[[ DATA FOR REVIEW, beginning ]]

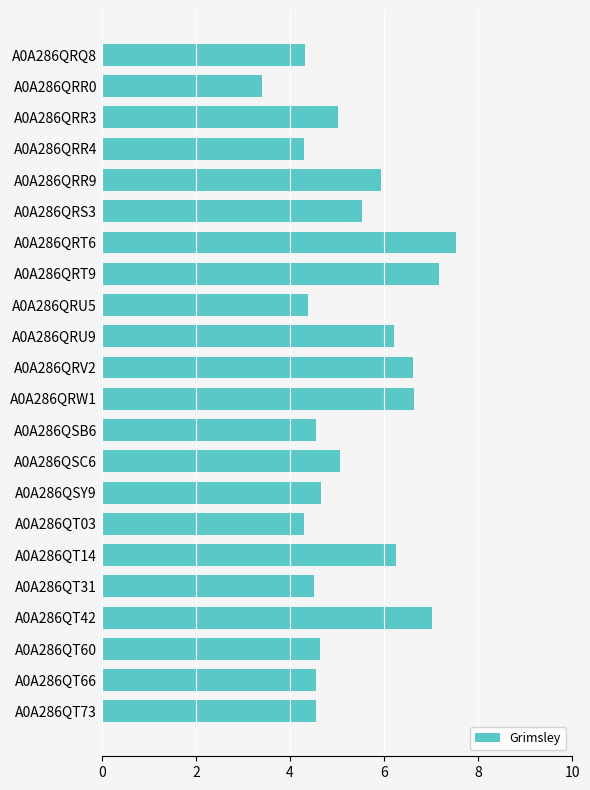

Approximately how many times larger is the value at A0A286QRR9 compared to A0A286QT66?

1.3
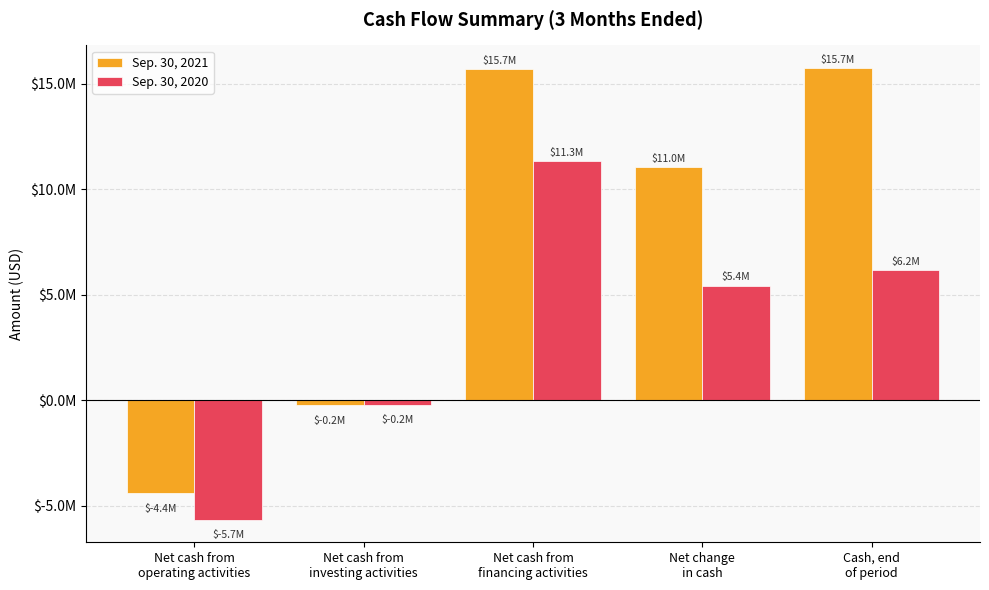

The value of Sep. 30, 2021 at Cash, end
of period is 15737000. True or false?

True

[[ DATA FOR REVIEW, end ]]

Copy out every line of the listing above word for word, omitting the pictures.

Approximately how many times larger is the value at A0A286QRR9 compared to A0A286QT66?

1.3

The value of Sep. 30, 2021 at Cash, end
of period is 15737000. True or false?

True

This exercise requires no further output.